Here are the notes from the High Availability in Heroku talk by Mark McGranaghan at London's QCon.
1. There are two aspects Heroku team looked at when improving their availability - architecture and execution. First one relates to the designs of their system, latter is more about how they had to change their approach to implement the designs.
2. On the architecture level Mark covered number of techniques covering following problems: load balancing, supervision, error kernel, layered design, message passing.

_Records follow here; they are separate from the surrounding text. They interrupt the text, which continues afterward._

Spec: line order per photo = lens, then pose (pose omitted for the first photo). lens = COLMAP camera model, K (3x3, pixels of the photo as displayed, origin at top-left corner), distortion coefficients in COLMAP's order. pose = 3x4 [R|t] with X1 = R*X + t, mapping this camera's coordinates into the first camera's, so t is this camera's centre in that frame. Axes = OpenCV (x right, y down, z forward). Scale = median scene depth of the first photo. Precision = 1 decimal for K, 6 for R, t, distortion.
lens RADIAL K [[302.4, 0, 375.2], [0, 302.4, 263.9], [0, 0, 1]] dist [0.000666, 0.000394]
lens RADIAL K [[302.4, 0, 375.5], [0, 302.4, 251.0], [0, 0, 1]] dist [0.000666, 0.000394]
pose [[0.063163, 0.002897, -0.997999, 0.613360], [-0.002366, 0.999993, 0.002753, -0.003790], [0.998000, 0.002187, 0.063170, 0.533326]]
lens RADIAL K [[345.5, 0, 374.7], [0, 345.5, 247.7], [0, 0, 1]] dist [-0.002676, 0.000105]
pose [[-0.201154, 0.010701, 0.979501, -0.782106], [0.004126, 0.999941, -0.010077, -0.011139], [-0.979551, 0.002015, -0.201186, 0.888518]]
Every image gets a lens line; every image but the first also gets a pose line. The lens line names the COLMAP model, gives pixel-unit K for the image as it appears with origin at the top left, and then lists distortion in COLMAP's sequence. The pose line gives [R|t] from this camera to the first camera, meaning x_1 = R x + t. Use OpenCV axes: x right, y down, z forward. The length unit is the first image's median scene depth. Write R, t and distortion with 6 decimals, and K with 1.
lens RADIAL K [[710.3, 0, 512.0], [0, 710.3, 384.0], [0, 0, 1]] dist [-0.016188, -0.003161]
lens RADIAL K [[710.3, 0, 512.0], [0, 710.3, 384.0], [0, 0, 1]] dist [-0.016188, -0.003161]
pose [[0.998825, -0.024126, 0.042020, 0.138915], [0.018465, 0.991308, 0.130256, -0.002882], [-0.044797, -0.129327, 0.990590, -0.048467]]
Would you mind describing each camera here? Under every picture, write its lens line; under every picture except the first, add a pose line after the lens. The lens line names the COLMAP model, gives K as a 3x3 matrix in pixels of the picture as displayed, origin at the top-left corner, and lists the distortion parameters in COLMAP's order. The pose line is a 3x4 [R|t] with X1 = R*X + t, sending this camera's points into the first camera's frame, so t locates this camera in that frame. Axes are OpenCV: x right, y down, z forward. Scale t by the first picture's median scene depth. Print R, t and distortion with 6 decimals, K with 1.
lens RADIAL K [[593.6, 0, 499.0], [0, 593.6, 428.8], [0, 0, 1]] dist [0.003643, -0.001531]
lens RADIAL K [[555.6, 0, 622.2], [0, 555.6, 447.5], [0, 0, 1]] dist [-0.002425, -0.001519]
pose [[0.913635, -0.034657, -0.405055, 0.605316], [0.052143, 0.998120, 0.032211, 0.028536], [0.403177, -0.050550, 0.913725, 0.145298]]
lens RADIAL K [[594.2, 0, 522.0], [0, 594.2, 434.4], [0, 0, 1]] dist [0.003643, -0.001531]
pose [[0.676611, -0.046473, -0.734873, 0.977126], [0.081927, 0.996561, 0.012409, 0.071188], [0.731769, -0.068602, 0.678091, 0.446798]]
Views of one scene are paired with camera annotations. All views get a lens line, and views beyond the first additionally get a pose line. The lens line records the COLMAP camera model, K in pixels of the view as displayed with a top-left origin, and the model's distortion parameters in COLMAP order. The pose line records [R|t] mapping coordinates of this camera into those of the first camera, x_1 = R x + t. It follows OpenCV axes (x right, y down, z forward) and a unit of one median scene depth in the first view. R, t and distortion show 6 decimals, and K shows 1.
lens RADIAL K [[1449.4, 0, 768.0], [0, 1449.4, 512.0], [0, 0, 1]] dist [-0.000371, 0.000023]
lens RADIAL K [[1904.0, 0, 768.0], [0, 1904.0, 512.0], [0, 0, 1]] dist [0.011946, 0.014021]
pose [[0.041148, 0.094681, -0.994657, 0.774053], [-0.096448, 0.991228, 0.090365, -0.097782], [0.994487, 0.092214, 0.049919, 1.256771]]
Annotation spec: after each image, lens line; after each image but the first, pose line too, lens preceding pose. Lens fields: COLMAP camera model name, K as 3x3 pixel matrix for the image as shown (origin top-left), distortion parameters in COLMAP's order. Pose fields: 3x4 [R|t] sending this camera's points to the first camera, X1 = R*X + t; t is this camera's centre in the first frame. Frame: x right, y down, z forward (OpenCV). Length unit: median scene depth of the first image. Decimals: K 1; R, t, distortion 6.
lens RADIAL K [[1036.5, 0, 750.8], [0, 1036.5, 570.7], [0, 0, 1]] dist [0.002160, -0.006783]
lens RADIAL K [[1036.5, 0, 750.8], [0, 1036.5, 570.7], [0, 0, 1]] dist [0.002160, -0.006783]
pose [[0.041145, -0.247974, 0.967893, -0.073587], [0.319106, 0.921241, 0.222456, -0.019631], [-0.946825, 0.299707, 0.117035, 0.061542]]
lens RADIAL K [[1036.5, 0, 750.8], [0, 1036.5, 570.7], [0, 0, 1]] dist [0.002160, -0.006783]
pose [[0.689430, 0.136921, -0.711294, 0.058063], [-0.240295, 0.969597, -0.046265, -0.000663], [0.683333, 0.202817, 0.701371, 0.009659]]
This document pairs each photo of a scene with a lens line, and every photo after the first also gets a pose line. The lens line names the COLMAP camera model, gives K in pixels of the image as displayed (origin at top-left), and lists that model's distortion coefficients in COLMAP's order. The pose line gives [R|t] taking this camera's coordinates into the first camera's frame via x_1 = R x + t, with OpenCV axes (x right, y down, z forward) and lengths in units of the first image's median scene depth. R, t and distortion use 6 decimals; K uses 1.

3. The solution is based on idea of having multiply load balancers running as internal apps between front end applications and backend provided by Heroku. In addition to the balancers level they have supervising applications that are checking on the instances and bringing them up when necessary. This already shows that they use layered design - different problems are handled on separate levels in the system which makes it more robust and easier to monitor. Finally, they use well defined, non-app specfic messages that can pass increasing number parameters between layers and apps. The messages are versioned - explicitly or handled with graceful degradation.
4. Distributed call graphs - decide what to do when faced with broken producer or worker (you can't read or you can't write data). When you can't write consider local tickets that can be picked up when system is again available.
5. On the execution front the challenges were: jaded deploys, bad visibility and cascading feedback. The deploys were covered by iterative deployment and so called "canaries". The Visibility is covered by the real time monitoring systems and automated tools that allow to flag any issues as early as possible.